Body dysmorphia can be caused by a combination of environmental, psychological, and biological factors.
Buchholz says it can range from things like being abused, bullied, neglect, trauma, and fear of being rejected or abandoned.
“Perfectionism, often associated with social pressures, good looks, comparisons to others, and family history, can also give you a genetic predisposition,” she added.
While the Cleveland Clinic says BDD can develop at any age, it often begins in the early teens, as it did for Fox.
In her Sports Illustrated Swimsuit interview, the actress shared that her “obsession” with her looks started at a very young age.
“Why I had an awareness of my body so young I’m not sure and it definitely wasn’t environmental because I grew up in a very religious environment where bodies weren’t even recognized,” Fox shared.
What are the signs of body dysmorphia?
A person with BDD can become obsessed with any part of their body. However, Johns Hopkins Medicine says the most common areas include the face, hair, skin, chest and stomach.
Some symptoms of body dysmorphia include:
- Constantly checking yourself in the mirror
- Avoid mirrors
- Skin collection
- Constantly comparing yourself to others
- Attempt to hide the body part with something like a hat, scarf, or makeup
- Avoid social activities
- Having unnecessary plastic surgery
- Feeling anxious, depressed or ashamed
- Contemplating suicide
How bad is body dysmorphia?
Body dysmorphia can become severe, especially if a person with it does not get help.
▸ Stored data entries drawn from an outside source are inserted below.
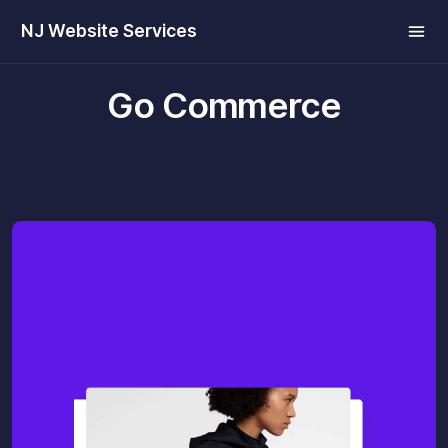
NJ Website Services
Go Commerce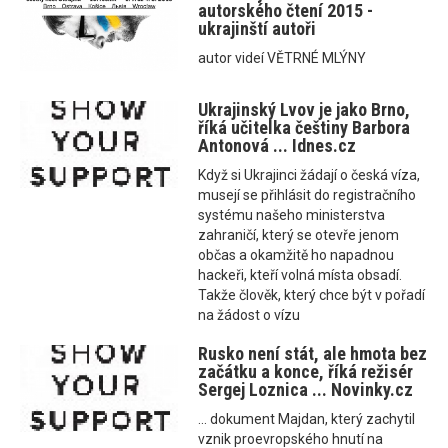
autorského čtení 2015 -
ukrajinští autoři
autor videí VĚTRNÉ MLÝNY
Ukrajinský Lvov je jako Brno,
říká učitelka češtiny Barbora
Antonová ... Idnes.cz
Když si Ukrajinci žádají o česká víza,
musejí se přihlásit do registračního
systému našeho ministerstva
zahraničí, který se otevře jenom
občas a okamžitě ho napadnou
hackeři, kteří volná místa obsadí.
Takže člověk, který chce být v pořadí
na žádost o vízu
Rusko není stát, ale hmota bez
začátku a konce, říká režisér
Sergej Loznica ... Novinky.cz
... dokument Majdan, který zachytil
vznik proevropského hnutí na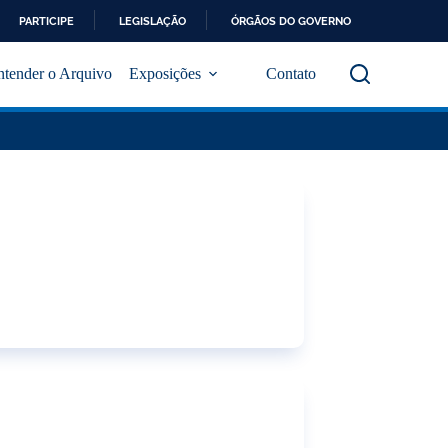
PARTICIPE
LEGISLAÇÃO
ÓRGÃOS DO GOVERNO
ntender o Arquivo
Exposições
Contato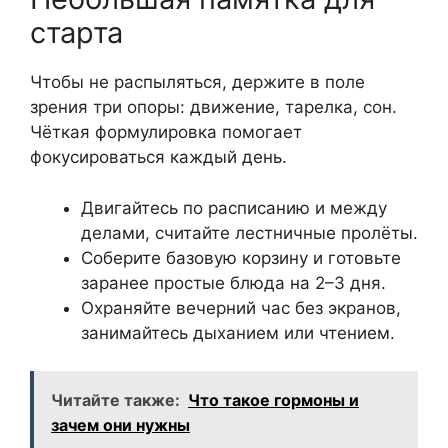
старта
Чтобы не распыляться, держите в поле
зрения три опоры: движение, тарелка, сон.
Чёткая формулировка помогает
фокусироваться каждый день.
Двигайтесь по расписанию и между
делами, считайте лестничные пролёты.
Соберите базовую корзину и готовьте
заранее простые блюда на 2–3 дня.
Охраняйте вечерний час без экранов,
занимайтесь дыханием или чтением.
Читайте также:
Что такое гормоны и
зачем они нужны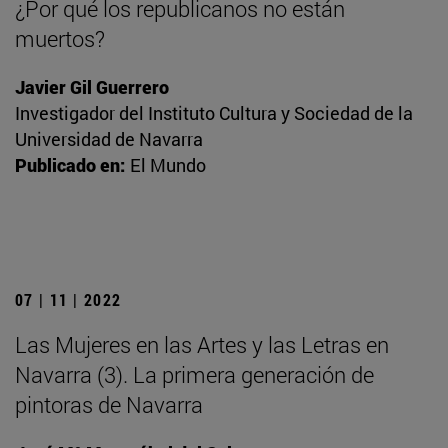
¿Por qué los republicanos no están
muertos?
Javier Gil Guerrero
Investigador del Instituto Cultura y Sociedad de la
Universidad de Navarra
Publicado en:
El Mundo
07 | 11 | 2022
Las Mujeres en las Artes y las Letras en
Navarra (3). La primera generación de
pintoras de Navarra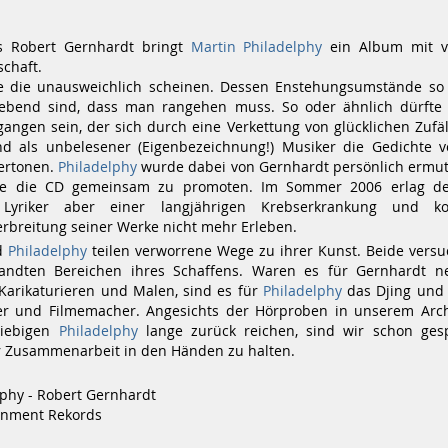
s Robert Gernhardt bringt
Martin Philadelphy
ein Album mit ve
chaft.
kte die unausweichlich scheinen. Dessen Enstehungsumstände s
ebend sind, dass man rangehen muss. So oder ähnlich dürfte
angen sein, der sich durch eine Verkettung von glücklichen Zufäl
nd als unbelesener (Eigenbezeichnung!) Musiker die Gedichte 
ertonen.
Philadelphy
wurde dabei von Gernhardt persönlich ermut
e die CD gemeinsam zu promoten. Im Sommer 2006 erlag der
e Lyriker aber einer langjährigen Krebserkrankung und k
erbreitung seiner Werke nicht mehr Erleben.
d
Philadelphy
teilen verworrene Wege zu ihrer Kunst. Beide versu
wandten Bereichen ihres Schaffens. Waren es für Gernhardt 
Karikaturieren und Malen, sind es für
Philadelphy
das Djing und 
er und Filmemacher. Angesichts der Hörproben in unserem Arch
riebigen
Philadelphy
lange zurück reichen, sind wir schon ges
r Zusammenarbeit in den Händen zu halten.
lphy - Robert Gernhardt
inment Rekords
Buchholz says a person with BDD can become so fixated on their perceived flaw that it could lead to suicidal thoughts.
“About 20% of adolescents may drop out of school due to body dysmorphia, and 80% of people may report suicidal thoughts and 25% may attempt suicide at some point in their lives,” he added.
The registered psychologist points out that there is less support out there for younger people, which is why seeking treatment and having a strong social support system is so important.
How do you treat body dysmorphia?
There is no cure for BDD, but it can be treated in a variety of ways.
In an interview with The Washington Post, Ann Kearney-Cooke explained why seeking help is so important for people diagnosed with body dysmorphia.
It doesn’t actually get better on its own, and if left untreated, it can actually get worse over time, the Cincinnati psychologist said in the interview.
Buchholz reiterated the importance of getting help for BDD and said a starting point would be screening for depression, anxiety, obsessive-compulsive disorder (OCD), and substance use.
Mental health support is also highly encouraged.
“Being able to access mental health support is incredibly valuable for people of all ages because this starts so young and can continue into an older adult,” said the Canadian interim psychologist.
“I know some people who prefer individual therapy, others prefer group therapy with consistent tasks to keep them constantly accountable and working on these things.”
In addition to mental health support, Buchholz says cognitive behavioral therapy is also helpful, as is dialectical behavior therapy, which “balances our rational side with our emotional side so we can find the middle ground.”
Other helpful treatments include mindfulness, stress management, relaxation therapies, and solution-focused therapy.
Some doctors may also prescribe certain medications, including selective serotonin reuptake inhibitors (SSRIs), a type of antidepressant.
Before taking medications or seeking certain therapies, a person who has BDD is advised to meet with their doctor, who can put them on the right path to getting the help they need.
If you or someone you know has depression or mental health issues, reach out to a trusted colleague, parent or healthcare professional. You can also contact Crisis Services Canada’s 24-hour helpline or consult these additional resources. If you need immediate help, call 911 or go to the nearest hospital. Support is available.
If you or someone you know is struggling with thoughts of harming yourself, reach out to a trusted colleague, parent, or healthcare provider. You can also contact Crisis Services Canada’s 24-hour helpline or consult these additional resources. If you need immediate help, call 911 or go to the nearest hospital. Support is available.
This interview has been condensed and edited for clarity.